Часы кто-то разобрал, со словами «вот мои, а вот мои». Я понял нож из руки  грабителя, нож у меня перехватили с криками «да у них нож был, они еще с ножами ходят». И тут Тамара Егорова с Люсей Карповой взяли нас с Левкой под руки и с силой увели с этого места.
  С противоположной стороны улицы мы видели, как подъехала машина. В ее кузов
Двое милиционеров сгрузили парней и увезли. Нам этом и закончилось наше побоище.
  Мы посещали уже третий курс, а на  третьем курсе  студентами полагалось входить в клинику. Я очень хорошо запомнил первую лекцию по хирургии, которую читал Сергей Петрович Ходкевич, он же ректор института. Это была вводная лекция по общей хирургии. Мы с Геной Жуковым сидели на первом ряду и внимательно слушали лектора. У профессора, по-видимому, был какой то
дефект в ротовой полости или вставная челюсть,  потому что иногда он брызгал на нас слюной, хотя и находились мы на почтительном расстоянии от него, но  делали вид, что не замечаем этого. Кое - что я запомнил из этой лекции на всю жизнь. Например, лектор говорил:
- Когда больного человека берут в операционную, то хирургу приходится
иногда наблюдать неприятные моменты:
больного может вырвать , он может свершить акт дефекации, обмочиться, пукнуть, и в этом нет ничего предосудительного, так как это больной человек, и обращаться с ним нужно очень бережно.
  Да, медицинская деонтология в то время была на высоте и этому наше поколение обучали с самых начальных курсов. В последующем С.П. Ходкевич читал нам лекции о методике обследования  хирургического больного, что мы закрепляли на практических занятиях
под руководством опытных преподавателей. Уже в этот период я понимал значение методики обследования больного, так как правильно проведенное обследование дает правильный диагноз,
возможность выработать правильную тактику, правильное лечение, что и приводит  к выздоровлению. Это было основой в медицинской практике многие годы. Наше поколение врачей ставило диагнозы на основе правильно проведенного обследования, знания симптомов заболевания. Каждый врач нашего поколения был грамотным клиницистом.

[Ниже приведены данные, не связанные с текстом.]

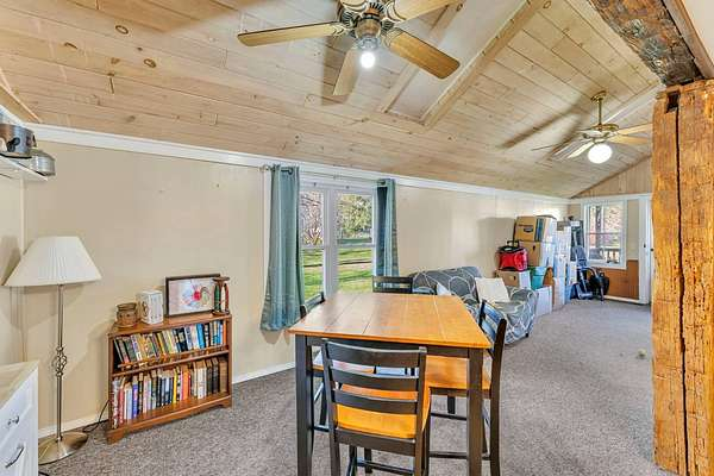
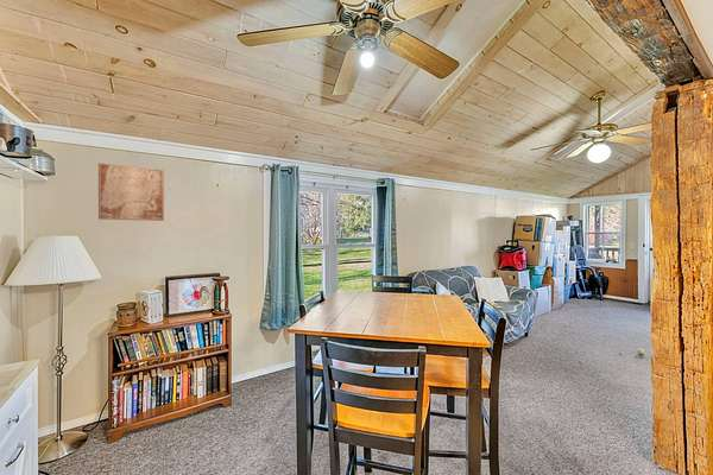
+ wall art [97,162,165,222]
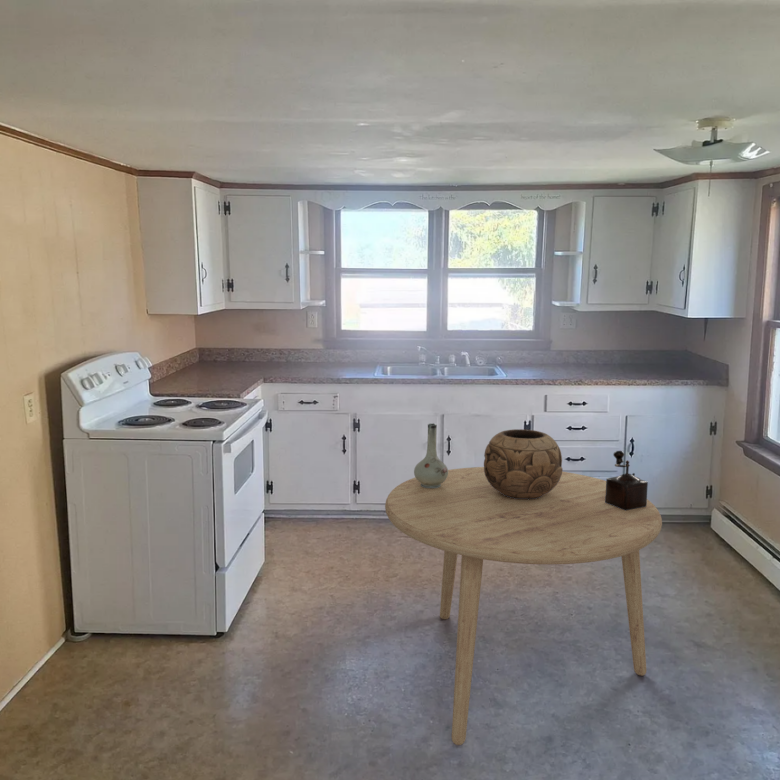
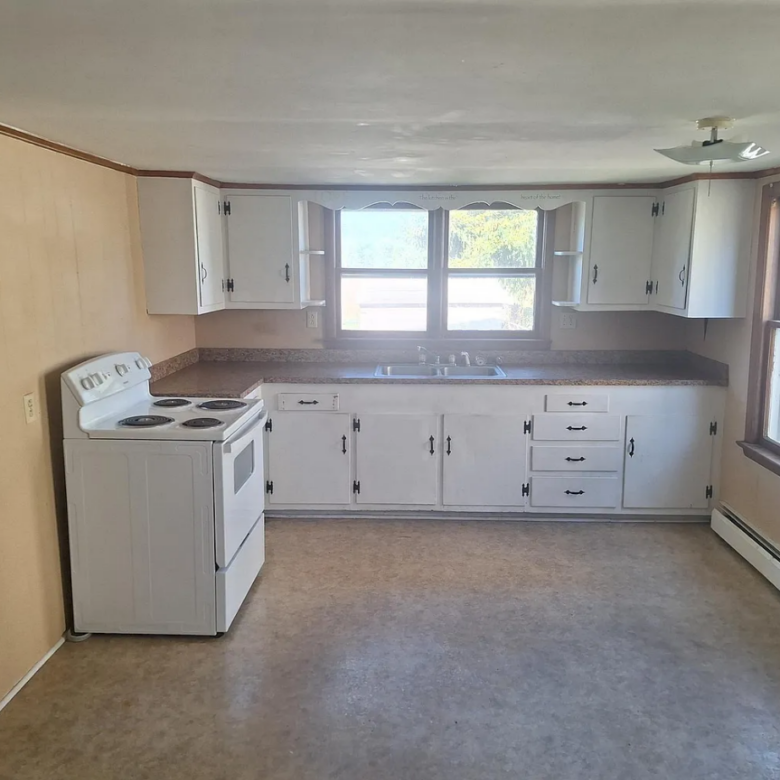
- decorative bowl [483,428,564,500]
- vase [413,422,449,488]
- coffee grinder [605,450,649,511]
- dining table [384,466,663,746]
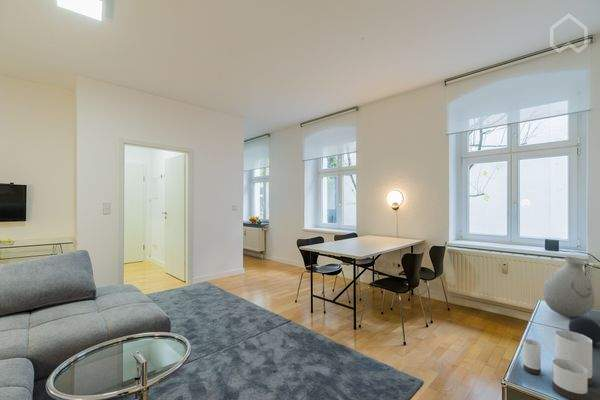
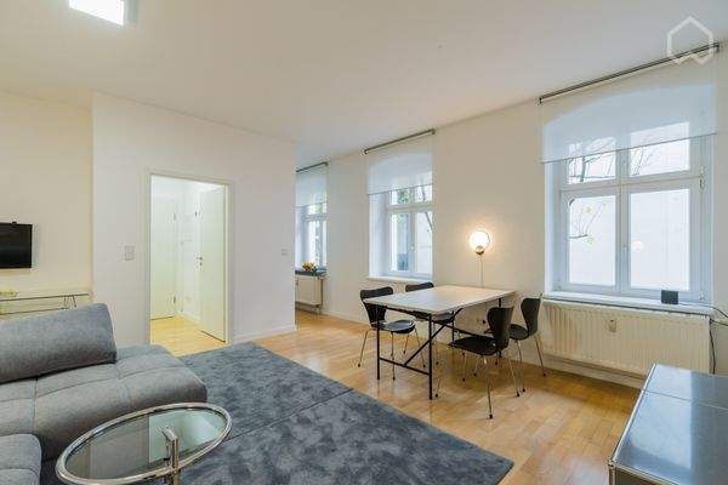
- decorative ball [568,317,600,345]
- candle [522,329,594,400]
- vase [542,256,595,318]
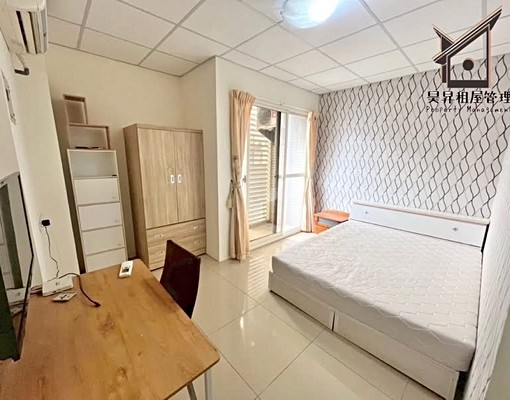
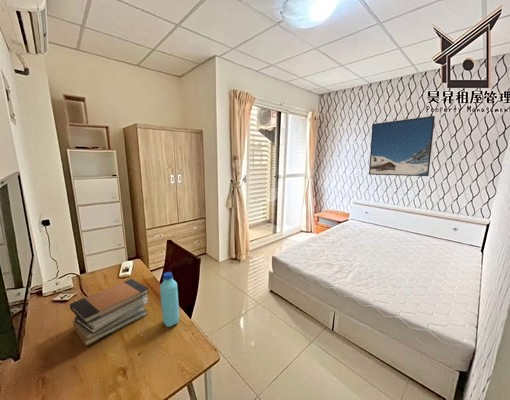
+ book stack [68,278,150,347]
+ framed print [368,115,436,177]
+ water bottle [159,271,180,328]
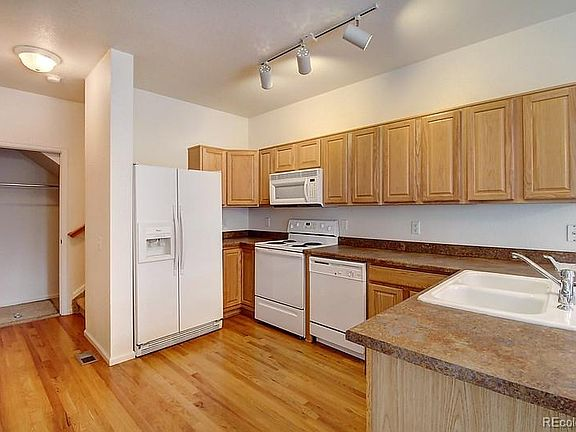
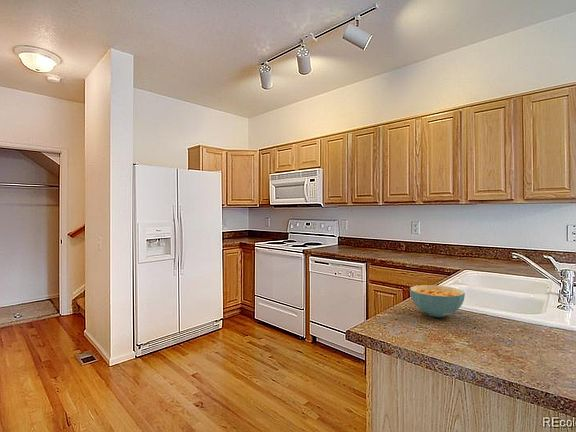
+ cereal bowl [409,284,466,318]
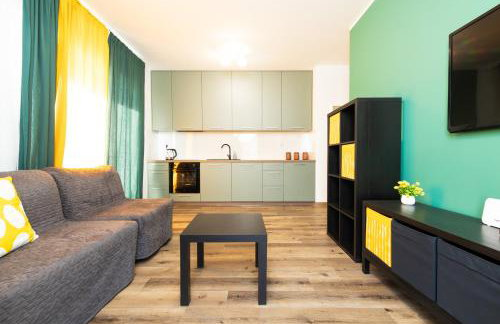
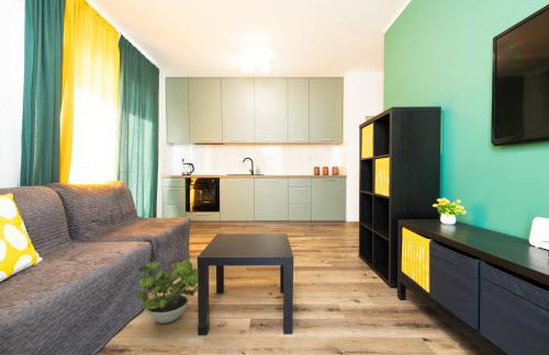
+ potted plant [134,259,199,324]
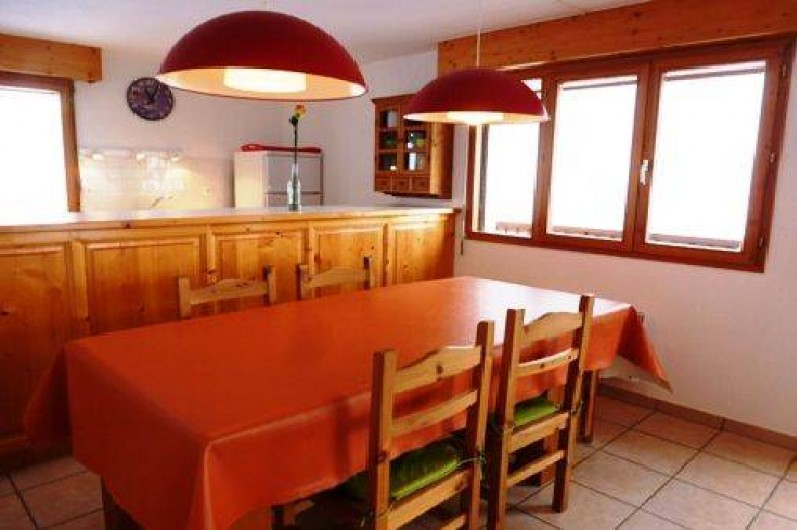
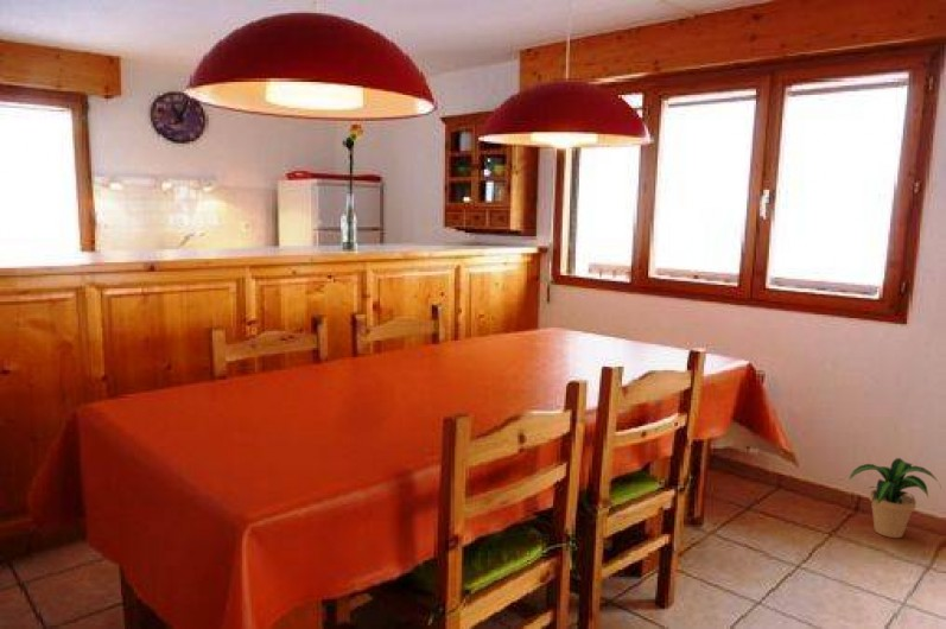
+ potted plant [847,457,942,539]
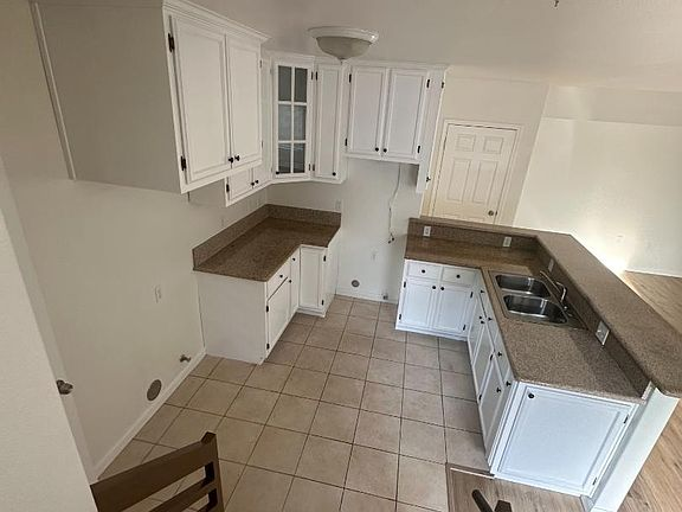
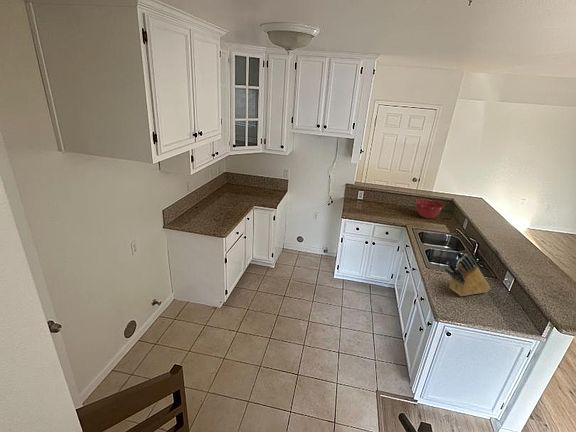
+ mixing bowl [415,198,445,219]
+ knife block [444,251,492,297]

   Забегая вперед, скажу, что в настоящее время с появлением медицинской диагностической аппаратуры  клиницисты стали постепенно исчезать и что бы сейчас поставить диагноз, достаточно направить больного на УЗИ, гастро-дуодено-фиброскопию, колоноскопию, бронхоскопию, провести  компьтерную диагностику и др.
Вот поэтому грамотный, знающий клиницист теперь большая редкость.   
  На третьем курсе мы впервые вошли в клинику,  и попали на операцию. Случилось так, что мы оказались в операционной с Геной Жуковым, хотя он учился в десятой группе. Преподаватель оперировал паховую грыжу.. Нам разрешили стоять у изголовья больного
и поручили следить за его состоянием.
Стояли мы не шевелясь, на нас были надеты рубахи с галстуками, пиджаки и халаты. Нам было неимоверно жарко и, улучив момент, Гена говорит:
- Давай выйдем и снимем хотя бы пиджаки.
Оперирующий преподаватель , видимо, это услышал и разрешил выйти, хотя ходьба по операционной во время операции строго воспрещалась. Мы вышли в предоперационную, сняли с себя галстуки, пиджаки, а на рубашки надели халаты, и
вернулись к операционному столу.
- Ну, как ? – спросил преподаватель, не отрываясь от операции – полегчало ?
- Еще бы ! – ответили мы в один голос-
а то промокли от пота, а сейчас хорошо.
   Преподаватель пытался нас привлечь к операции и говорил:
- Операция грыжесечения. Методов операции много, но каждый хирург со временем находит свой собственный метод,  который и применяет всю жизнь. Вот сейчас я сшиваю пупартову связку с апоневрозом, но при этом захватываю мышцу. Так надежнее.
   Мы пытались что ни будь увидеть, но
видно было мало, хотя представление об анатомии этого места имели. Хорошо стало видно лишь тогда, когда хирург стал зашивать кожу, но это уже конец операции.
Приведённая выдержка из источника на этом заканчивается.